• [Task brief]: All entries are to be retyped without alteration.

• [Data supplied]:

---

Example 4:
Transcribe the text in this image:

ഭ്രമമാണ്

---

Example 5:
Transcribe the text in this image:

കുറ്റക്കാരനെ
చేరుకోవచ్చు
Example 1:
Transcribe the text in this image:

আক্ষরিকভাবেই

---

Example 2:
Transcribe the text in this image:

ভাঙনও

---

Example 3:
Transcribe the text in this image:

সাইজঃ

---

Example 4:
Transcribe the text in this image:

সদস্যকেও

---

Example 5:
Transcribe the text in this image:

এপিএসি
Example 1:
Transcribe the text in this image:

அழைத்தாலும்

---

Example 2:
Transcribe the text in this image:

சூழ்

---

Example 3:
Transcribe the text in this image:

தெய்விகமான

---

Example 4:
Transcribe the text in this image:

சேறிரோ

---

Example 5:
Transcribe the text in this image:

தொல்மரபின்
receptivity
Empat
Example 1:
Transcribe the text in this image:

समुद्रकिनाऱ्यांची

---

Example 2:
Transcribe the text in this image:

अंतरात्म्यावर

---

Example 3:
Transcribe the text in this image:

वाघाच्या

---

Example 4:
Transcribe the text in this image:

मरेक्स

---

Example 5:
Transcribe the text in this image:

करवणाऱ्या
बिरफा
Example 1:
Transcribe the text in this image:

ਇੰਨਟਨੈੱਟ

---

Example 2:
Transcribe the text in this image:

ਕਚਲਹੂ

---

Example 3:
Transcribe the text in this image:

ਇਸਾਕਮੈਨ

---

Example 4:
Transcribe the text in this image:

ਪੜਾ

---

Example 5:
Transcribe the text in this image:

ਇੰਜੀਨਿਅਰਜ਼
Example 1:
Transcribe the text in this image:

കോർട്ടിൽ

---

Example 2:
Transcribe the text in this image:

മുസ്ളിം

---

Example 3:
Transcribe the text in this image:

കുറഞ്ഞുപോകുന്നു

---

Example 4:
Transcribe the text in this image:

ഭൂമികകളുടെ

• [Answer space]:
---

Example 4:
Transcribe the text in this image:

ഭ്രമമാണ്

---

Example 5:
Transcribe the text in this image:

കുറ്റക്കാരനെ
చేరుకోవచ్చు
Example 1:
Transcribe the text in this image:

আক্ষরিকভাবেই

---

Example 2:
Transcribe the text in this image:

ভাঙনও

---

Example 3:
Transcribe the text in this image:

সাইজঃ

---

Example 4:
Transcribe the text in this image:

সদস্যকেও

---

Example 5:
Transcribe the text in this image:

এপিএসি
Example 1:
Transcribe the text in this image:

அழைத்தாலும்

---

Example 2:
Transcribe the text in this image:

சூழ்

---

Example 3:
Transcribe the text in this image:

தெய்விகமான

---

Example 4:
Transcribe the text in this image:

சேறிரோ

---

Example 5:
Transcribe the text in this image:

தொல்மரபின்
receptivity
Empat
Example 1:
Transcribe the text in this image:

समुद्रकिनाऱ्यांची

---

Example 2:
Transcribe the text in this image:

अंतरात्म्यावर

---

Example 3:
Transcribe the text in this image:

वाघाच्या

---

Example 4:
Transcribe the text in this image:

मरेक्स

---

Example 5:
Transcribe the text in this image:

करवणाऱ्या
बिरफा
Example 1:
Transcribe the text in this image:

ਇੰਨਟਨੈੱਟ

---

Example 2:
Transcribe the text in this image:

ਕਚਲਹੂ

---

Example 3:
Transcribe the text in this image:

ਇਸਾਕਮੈਨ

---

Example 4:
Transcribe the text in this image:

ਪੜਾ

---

Example 5:
Transcribe the text in this image:

ਇੰਜੀਨਿਅਰਜ਼
Example 1:
Transcribe the text in this image:

കോർട്ടിൽ

---

Example 2:
Transcribe the text in this image:

മുസ്ളിം

---

Example 3:
Transcribe the text in this image:

കുറഞ്ഞുപോകുന്നു

---

Example 4:
Transcribe the text in this image:

ഭൂമികകളുടെ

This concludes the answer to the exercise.